The American Family Association also urged supporters to petition the BSA, writing in an alert to supporters, “If the BSA departs from its policies on allowing homosexual scoutmasters and boys in the program, it will destroy the legitimacy and the security of this iconic institution.” 

Appearing on his radio show yesterday, Bryan Fischer of the American Family Association said the BSA was on a “suicide mission” with its decision to explore lifting the ban. Fischer repeated an argument long waged by supports of the BSA’s discriminatory ban, falsely claiming that lifting the ban on gay members and leaders would open the doors to pedophilia in the BSA.
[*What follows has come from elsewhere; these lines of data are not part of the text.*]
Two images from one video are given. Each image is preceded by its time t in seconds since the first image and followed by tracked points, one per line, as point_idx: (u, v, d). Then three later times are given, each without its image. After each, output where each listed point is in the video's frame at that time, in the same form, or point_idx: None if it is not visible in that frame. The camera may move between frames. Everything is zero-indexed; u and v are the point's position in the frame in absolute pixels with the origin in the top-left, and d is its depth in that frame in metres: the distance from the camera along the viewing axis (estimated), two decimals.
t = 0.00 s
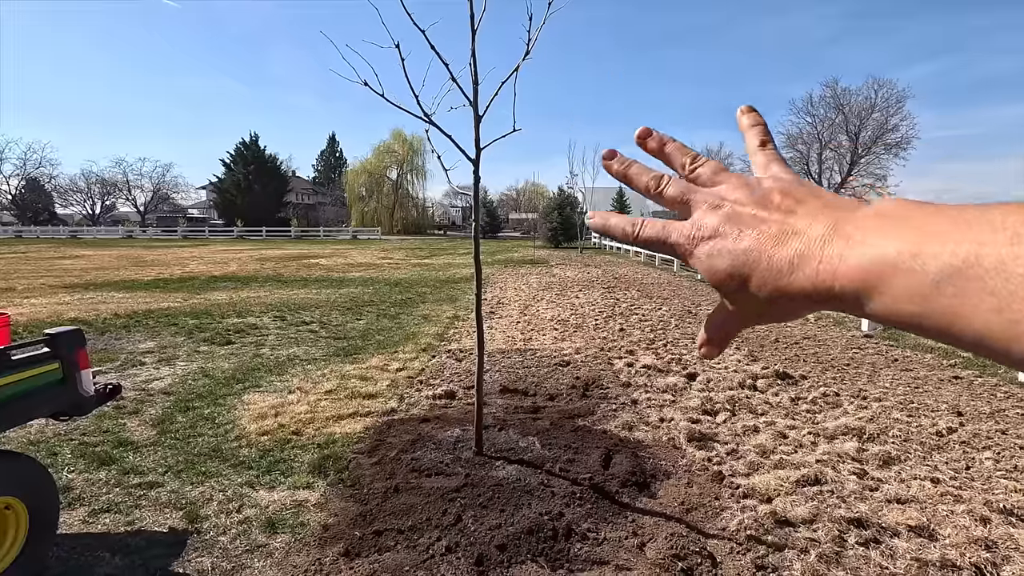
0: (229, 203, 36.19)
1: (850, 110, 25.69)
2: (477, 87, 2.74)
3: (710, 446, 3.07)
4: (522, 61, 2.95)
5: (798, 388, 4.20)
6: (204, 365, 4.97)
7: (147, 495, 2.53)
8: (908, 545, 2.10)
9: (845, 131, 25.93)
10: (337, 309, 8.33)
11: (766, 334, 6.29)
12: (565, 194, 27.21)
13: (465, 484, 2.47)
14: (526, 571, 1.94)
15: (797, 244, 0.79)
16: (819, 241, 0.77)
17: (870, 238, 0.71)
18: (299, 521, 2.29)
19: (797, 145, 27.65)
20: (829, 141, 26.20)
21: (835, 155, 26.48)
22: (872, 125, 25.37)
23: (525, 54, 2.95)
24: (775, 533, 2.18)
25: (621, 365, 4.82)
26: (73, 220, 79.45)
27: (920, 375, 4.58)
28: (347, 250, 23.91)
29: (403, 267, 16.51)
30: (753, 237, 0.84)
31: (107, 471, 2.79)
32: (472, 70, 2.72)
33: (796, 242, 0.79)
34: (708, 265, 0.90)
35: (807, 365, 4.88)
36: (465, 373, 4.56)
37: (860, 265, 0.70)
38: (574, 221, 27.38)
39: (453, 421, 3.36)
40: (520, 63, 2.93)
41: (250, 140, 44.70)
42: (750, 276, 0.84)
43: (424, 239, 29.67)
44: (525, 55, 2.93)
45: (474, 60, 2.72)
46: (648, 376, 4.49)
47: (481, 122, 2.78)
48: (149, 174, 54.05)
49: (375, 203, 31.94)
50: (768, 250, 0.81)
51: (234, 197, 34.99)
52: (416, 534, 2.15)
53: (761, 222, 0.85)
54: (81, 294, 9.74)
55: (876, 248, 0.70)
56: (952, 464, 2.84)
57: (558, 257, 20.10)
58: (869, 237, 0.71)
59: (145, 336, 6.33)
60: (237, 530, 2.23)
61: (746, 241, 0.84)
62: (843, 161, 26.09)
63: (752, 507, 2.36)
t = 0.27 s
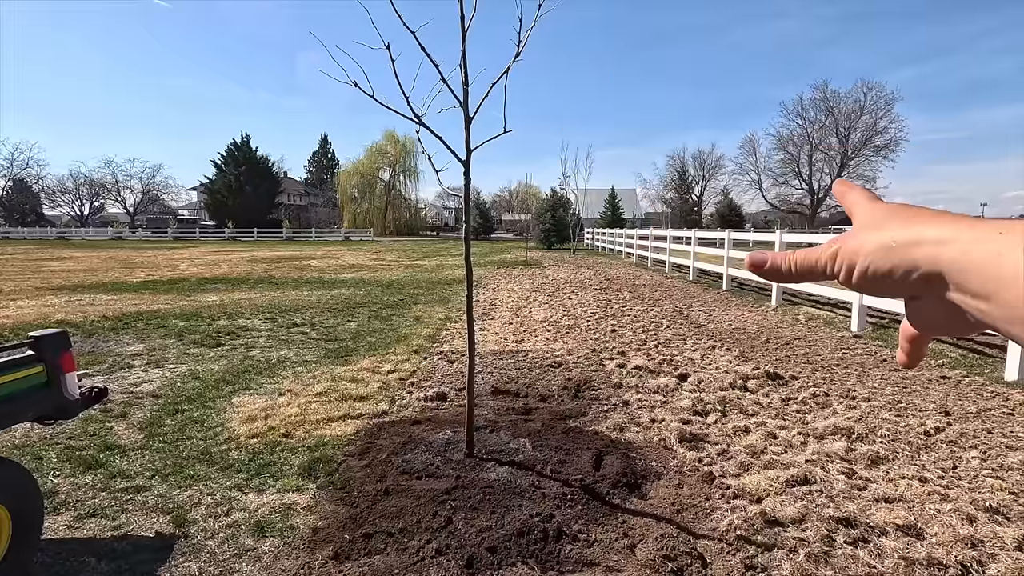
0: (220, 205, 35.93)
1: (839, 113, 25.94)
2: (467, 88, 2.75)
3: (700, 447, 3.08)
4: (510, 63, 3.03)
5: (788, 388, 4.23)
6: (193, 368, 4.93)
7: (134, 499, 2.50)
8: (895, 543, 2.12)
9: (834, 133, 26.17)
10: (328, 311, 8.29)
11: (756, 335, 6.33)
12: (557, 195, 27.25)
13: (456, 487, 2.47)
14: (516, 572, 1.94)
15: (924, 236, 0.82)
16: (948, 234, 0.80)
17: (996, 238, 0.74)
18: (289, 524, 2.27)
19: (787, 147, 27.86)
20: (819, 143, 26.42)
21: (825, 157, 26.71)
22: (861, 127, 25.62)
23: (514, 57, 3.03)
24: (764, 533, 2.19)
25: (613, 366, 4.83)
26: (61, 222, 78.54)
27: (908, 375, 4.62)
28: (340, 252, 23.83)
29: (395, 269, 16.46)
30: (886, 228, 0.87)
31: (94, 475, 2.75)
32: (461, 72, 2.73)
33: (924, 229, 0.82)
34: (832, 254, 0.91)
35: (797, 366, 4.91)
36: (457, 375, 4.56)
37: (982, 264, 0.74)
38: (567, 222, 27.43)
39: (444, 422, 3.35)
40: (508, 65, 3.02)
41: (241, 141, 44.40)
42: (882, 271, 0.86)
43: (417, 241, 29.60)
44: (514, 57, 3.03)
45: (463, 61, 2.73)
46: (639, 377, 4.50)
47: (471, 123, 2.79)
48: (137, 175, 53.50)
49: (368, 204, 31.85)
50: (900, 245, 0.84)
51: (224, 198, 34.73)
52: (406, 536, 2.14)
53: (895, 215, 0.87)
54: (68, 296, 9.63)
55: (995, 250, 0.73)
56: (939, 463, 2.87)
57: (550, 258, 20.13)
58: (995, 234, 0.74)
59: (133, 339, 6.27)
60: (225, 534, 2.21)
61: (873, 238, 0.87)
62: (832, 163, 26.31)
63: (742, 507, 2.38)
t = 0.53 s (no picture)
0: (214, 206, 35.77)
1: (833, 115, 26.11)
2: (459, 89, 2.74)
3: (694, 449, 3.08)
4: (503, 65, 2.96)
5: (781, 389, 4.24)
6: (185, 370, 4.90)
7: (122, 503, 2.48)
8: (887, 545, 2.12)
9: (828, 135, 26.33)
10: (322, 312, 8.26)
11: (750, 336, 6.36)
12: (552, 196, 27.30)
13: (448, 489, 2.46)
14: None
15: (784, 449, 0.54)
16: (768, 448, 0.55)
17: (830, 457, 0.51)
18: (278, 528, 2.25)
19: (781, 149, 28.02)
20: (812, 145, 26.60)
21: (818, 159, 26.88)
22: (854, 129, 25.80)
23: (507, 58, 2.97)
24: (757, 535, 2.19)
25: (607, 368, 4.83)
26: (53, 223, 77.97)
27: (900, 376, 4.65)
28: (335, 253, 23.78)
29: (391, 270, 16.43)
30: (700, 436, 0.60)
31: (82, 478, 2.73)
32: (453, 73, 2.72)
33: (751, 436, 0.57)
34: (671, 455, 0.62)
35: (790, 367, 4.93)
36: (451, 377, 4.55)
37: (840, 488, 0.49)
38: (562, 223, 27.50)
39: (437, 425, 3.33)
40: (501, 66, 2.98)
41: (235, 142, 44.19)
42: (731, 510, 0.56)
43: (413, 242, 29.58)
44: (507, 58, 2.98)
45: (456, 63, 2.72)
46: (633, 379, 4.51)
47: (463, 125, 2.78)
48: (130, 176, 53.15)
49: (363, 206, 31.81)
50: (754, 471, 0.54)
51: (219, 200, 34.59)
52: (397, 539, 2.13)
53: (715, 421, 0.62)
54: (60, 298, 9.55)
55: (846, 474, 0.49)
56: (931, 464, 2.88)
57: (545, 259, 20.17)
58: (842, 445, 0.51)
59: (125, 341, 6.22)
60: (214, 538, 2.19)
61: (716, 453, 0.57)
62: (826, 164, 26.48)
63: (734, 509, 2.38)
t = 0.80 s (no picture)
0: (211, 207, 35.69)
1: (830, 116, 26.19)
2: (457, 90, 2.74)
3: (691, 449, 3.09)
4: (502, 65, 2.95)
5: (779, 390, 4.25)
6: (182, 370, 4.89)
7: (120, 504, 2.47)
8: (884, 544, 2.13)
9: (825, 136, 26.40)
10: (319, 313, 8.25)
11: (747, 336, 6.37)
12: (550, 197, 27.33)
13: (446, 490, 2.46)
14: None
15: (880, 500, 0.57)
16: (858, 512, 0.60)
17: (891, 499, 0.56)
18: (277, 528, 2.25)
19: (778, 150, 28.09)
20: (810, 146, 26.67)
21: (815, 160, 26.96)
22: (851, 130, 25.88)
23: (505, 59, 2.97)
24: (754, 535, 2.20)
25: (604, 368, 4.84)
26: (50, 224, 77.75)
27: (897, 376, 4.66)
28: (333, 254, 23.76)
29: (388, 271, 16.42)
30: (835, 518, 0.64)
31: (79, 480, 2.72)
32: (451, 74, 2.72)
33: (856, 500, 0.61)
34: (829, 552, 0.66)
35: (788, 367, 4.94)
36: (449, 378, 4.55)
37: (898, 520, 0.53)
38: (559, 224, 27.48)
39: (435, 426, 3.34)
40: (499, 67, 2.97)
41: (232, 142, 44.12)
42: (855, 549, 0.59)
43: (410, 242, 29.55)
44: (505, 59, 2.97)
45: (454, 64, 2.72)
46: (631, 379, 4.51)
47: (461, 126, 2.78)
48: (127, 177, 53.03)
49: (361, 206, 31.77)
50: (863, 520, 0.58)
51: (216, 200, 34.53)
52: (395, 540, 2.13)
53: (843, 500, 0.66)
54: (55, 299, 9.52)
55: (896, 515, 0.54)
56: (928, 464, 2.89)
57: (544, 259, 20.16)
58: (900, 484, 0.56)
59: (121, 342, 6.21)
60: (212, 539, 2.18)
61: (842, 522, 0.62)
62: (823, 165, 26.56)
63: (732, 509, 2.38)
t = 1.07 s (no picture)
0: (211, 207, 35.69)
1: (829, 116, 26.23)
2: (457, 91, 2.75)
3: (690, 449, 3.10)
4: (502, 66, 2.95)
5: (778, 390, 4.26)
6: (182, 371, 4.90)
7: (120, 504, 2.48)
8: (882, 544, 2.14)
9: (824, 136, 26.45)
10: (319, 313, 8.26)
11: (746, 336, 6.38)
12: (549, 197, 27.38)
13: (446, 490, 2.46)
14: None
15: (820, 421, 0.52)
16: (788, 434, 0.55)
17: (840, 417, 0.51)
18: (277, 529, 2.26)
19: (778, 150, 28.15)
20: (809, 146, 26.73)
21: (814, 160, 27.02)
22: (851, 130, 25.92)
23: (505, 60, 2.98)
24: (753, 535, 2.20)
25: (604, 369, 4.85)
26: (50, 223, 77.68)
27: (896, 376, 4.67)
28: (333, 254, 23.77)
29: (388, 271, 16.43)
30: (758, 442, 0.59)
31: (79, 480, 2.72)
32: (451, 76, 2.73)
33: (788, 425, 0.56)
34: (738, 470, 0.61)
35: (787, 367, 4.95)
36: (448, 378, 4.55)
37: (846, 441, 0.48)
38: (559, 224, 27.49)
39: (435, 426, 3.34)
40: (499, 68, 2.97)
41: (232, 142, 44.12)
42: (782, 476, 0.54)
43: (410, 242, 29.55)
44: (505, 60, 2.97)
45: (453, 65, 2.73)
46: (630, 379, 4.52)
47: (461, 127, 2.79)
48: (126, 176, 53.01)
49: (360, 206, 31.77)
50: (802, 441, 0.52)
51: (216, 200, 34.55)
52: (395, 540, 2.13)
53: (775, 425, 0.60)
54: (56, 299, 9.53)
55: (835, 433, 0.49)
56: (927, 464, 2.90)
57: (544, 259, 20.18)
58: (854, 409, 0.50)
59: (122, 342, 6.22)
60: (212, 540, 2.19)
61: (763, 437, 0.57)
62: (822, 165, 26.61)
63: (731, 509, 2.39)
“If I’m a dad, and I’ve got a young man — I mean there’s no way in the world I’m going to take that chance,” Fischer said. “You know, because we know that homosexuals offend against male children — male homosexuals offend against children at roughly ten times the rate that heterosexuals offend against young children.” 

In reality, numerous studies have shown no scientific basis for the argument that gay men are more likely than straight men to molest children.

The BSA has also faced a number of scandals involving sexual abuse, despite the discriminatory ban on gay youth. In September, the Los Angeles Times reported that for more than 20 years the group covered-up cases of child molestation. According to the newspaper, a review of 1,600 confidential files dating from 1970 to 1991 show that “Scouting officials frequently urged admitted offenders to quietly resign — and helped many cover their tracks.”

Many cases of abuse are contained in confidential “perversion files” that date back to 1919. BSA lawyers have fought to keep the files secret, which “blacklist” alleged molesters from rejoining the group. The files show in more than 100 cases in a two-decade period the BSA actively sought to cover up allegations of abuse from police, parents and the public.

Although anti-gay advocates have argued that lifting the national ban on gay members would destroy the organization, some LGBT-rights advocates have said the decision being considered by the BSA’s board of directors does not go far enough.

Indeed, if adopted, lifting the national ban would now allow local charters to decide if they will choose to exclude gay members.

“This would mean there would no longer be any national policy regarding sexual orientation, and the chartered organizations that oversee and deliver Scouting would accept membership and select leaders consistent with each organization’s mission, principles, or religious beliefs,” BSA spokesman Deron Smith said in a statement earlier this week. “BSA members and parents would be able to choose a local unit that best meets the needs of their families.”  

According to Freedom to Marry President Evan Wolfson, the news that the BSA may end just their national ban on gay members “is a reflection of how out of step the Scouts hierarchy had become with today’s youth and the majority of Americans.”

Wolfson argued on behalf of former Eagle Scout James Dale, who sued after he was expelled from the organization in 1990 for being gay, before the Supreme Court in the 2000 case that ultimately upheld the BSA’s gay ban. 

“Changing the policy would be a step in the right direction,” Wolfson said in a statement, “but while an ‘allow discrimination’ local option is better than mandatory national discrimination, it still sends a harmful message to both gay and non-gay youth. The right answer is to be open to all boys, without discrimination, period.”

The BSA’s board of directors could vote on lifting the national ban as early as next week.

[Images: Bryan Fischer (left) and Tony Perkins (Screenshots courtesy of YouTube).]